JUNE 25, 2020

Deepfake Detection Challenge Dataset

The Deepfake Detection Challenge Dataset is designed to measure progress on deepfake detection technology.

Overview

We partnered with other industry leaders and academic experts in September 2019 to create the Deepfake Detection Challenge (DFDC) in order to accelerate development of new ways to detect deepfake videos. In doing so, we created and shared a unique new dataset for the challenge consisting of more than 100,000 videos. The DFDC has enabled experts from around the world to come together, benchmark their deepfake detection models, try new approaches, and learn from each others’ work.

The DFDC dataset consists of two versions:

  • Preview dataset

    • 5k videos

    • Featuring two facial modification algorithms

    • Associated research paper

  • Full dataset

    • 124k videos

    • Featuring eight facial modification algorithms

    • Associated research paper

This full dataset was used by participants during a Kaggle competition to create new and better models to detect manipulated media. The dataset was created by Facebook with paid actors who entered into an agreement to the use and manipulation of their likenesses in our creation of the dataset.

We hope that by making this dataset available outside the challenge, the research community will continue to accelerate progress on detecting harmful manipulated media.

Facebook AI’s work in this space can be found in this blog post for more information.
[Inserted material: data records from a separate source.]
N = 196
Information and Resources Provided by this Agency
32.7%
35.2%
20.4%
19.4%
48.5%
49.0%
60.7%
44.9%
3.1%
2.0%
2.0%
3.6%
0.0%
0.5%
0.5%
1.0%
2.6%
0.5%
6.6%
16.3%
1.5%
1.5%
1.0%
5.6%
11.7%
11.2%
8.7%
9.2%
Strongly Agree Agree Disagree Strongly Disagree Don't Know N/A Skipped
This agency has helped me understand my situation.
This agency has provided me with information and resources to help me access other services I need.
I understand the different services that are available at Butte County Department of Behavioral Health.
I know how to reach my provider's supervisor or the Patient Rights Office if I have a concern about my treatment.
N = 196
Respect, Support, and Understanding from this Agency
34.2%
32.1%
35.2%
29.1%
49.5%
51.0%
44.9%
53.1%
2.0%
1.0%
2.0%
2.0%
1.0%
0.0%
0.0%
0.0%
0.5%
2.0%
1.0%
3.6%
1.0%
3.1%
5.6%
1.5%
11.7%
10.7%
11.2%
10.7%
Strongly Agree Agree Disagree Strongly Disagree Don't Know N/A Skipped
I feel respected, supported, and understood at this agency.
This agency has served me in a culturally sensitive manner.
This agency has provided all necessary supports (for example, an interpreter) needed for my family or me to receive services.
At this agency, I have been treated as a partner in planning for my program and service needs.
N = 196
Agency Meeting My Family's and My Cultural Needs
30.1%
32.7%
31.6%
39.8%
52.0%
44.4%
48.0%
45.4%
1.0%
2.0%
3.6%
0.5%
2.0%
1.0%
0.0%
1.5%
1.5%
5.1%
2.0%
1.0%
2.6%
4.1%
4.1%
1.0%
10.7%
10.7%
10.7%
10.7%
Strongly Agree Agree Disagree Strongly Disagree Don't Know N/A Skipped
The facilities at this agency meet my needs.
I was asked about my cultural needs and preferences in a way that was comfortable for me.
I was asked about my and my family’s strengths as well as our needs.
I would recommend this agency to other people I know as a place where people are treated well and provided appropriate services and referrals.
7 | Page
If using this dataset, please cite the paper associated with the relevant dataset (preview/full):


@misc{DFDC2019Preview,

title={The Deepfake Detection Challenge (DFDC) Preview Dataset},

author={Brian Dolhansky, Russ Howes, Ben Pflaum, Nicole Baram, Cristian Canton Ferrer},

year={2019},

eprint={1910.08854},

archivePrefix={arXiv},

primaryClass={cs.CV}}

}


@misc{DFDC2020,

title={The DeepFake Detection Challenge Dataset},

author={Brian Dolhansky, Joanna Bitton, Ben Pflaum, Jikuo Lu, Russ Howes, Menglin Wang, Cristian Canton Ferrer},

year={2020},

eprint={2006.07397},

archivePrefix={arXiv},

primaryClass={cs.CV}

}


Download Prerequisites

In order to access the datasets, each user must have an AWS account with an IAM user and Access Keys setup. Each user must also have an AWS account number ready in order to sign up and access the datasets.

3

Make note of the AWS account ID

Results and Impact of the DFDC

The top-performing model on the public data set achieved 82.56 percent average precision, a common accuracy measure for computer vision tasks. But when evaluating the entrants against the black box data set, the ranking of top-performing models changed significantly. The highest-performing entrant was a model entered by Selim Seferbekov. It achieved an average precision of 65.18 percent against the black box data set. Using the public data set, this model had been ranked fourth. Similarly, the other winning models, which were second through fifth when tested against the black box environment, also ranked lower on the public leaderboard. (They were 37th, 6th, 10th and 17th, respectively.) This outcome reinforces the importance of learning to generalize to unforeseen examples when addressing the challenges of deepfake detection. The competition was hosted by Kaggle and winners were selected using the log-loss score against the private test set.

Competition Leaderboard

1

Selim Seferbekov

0.42798

2

\WM/

0.42842

3

NtechLab

0.43452

4

Eighteen years old

0.43476

5

The Medics

0.43711

6

Konstantin Simonchik

0.44289

7

All Faces Are Real

0.445315

8

ID R&D

0.44837

9

名侦探柯西

0.44911

10

deeeepface

0.45149

This list shows the top 10 results on the final leaderboard, where participants were evaluated using the black box data set.

The Future of DFDC

As the research community looks to build upon the results of the challenge, we should all think more broadly and consider solutions that go beyond analyzing images and video. Considering context, provenance, and other signals may be the way to improve deepfake detection models.

Once the challenge was completed, we worked with several of our academic partners to stress-test the winning models. We wanted to better understand any specific vulnerabilities in the models before they were open-sourced. The University of Oxford, the National University of Singapore, and the Technical University of Munich all participated and utilized different techniques to try to trick the models. The participants presented methods to trigger false positives and false negatives, and relevant insights on the generalization capabilities of the winning models. These results were presented at the Media Forensics Workshop @ CVPR.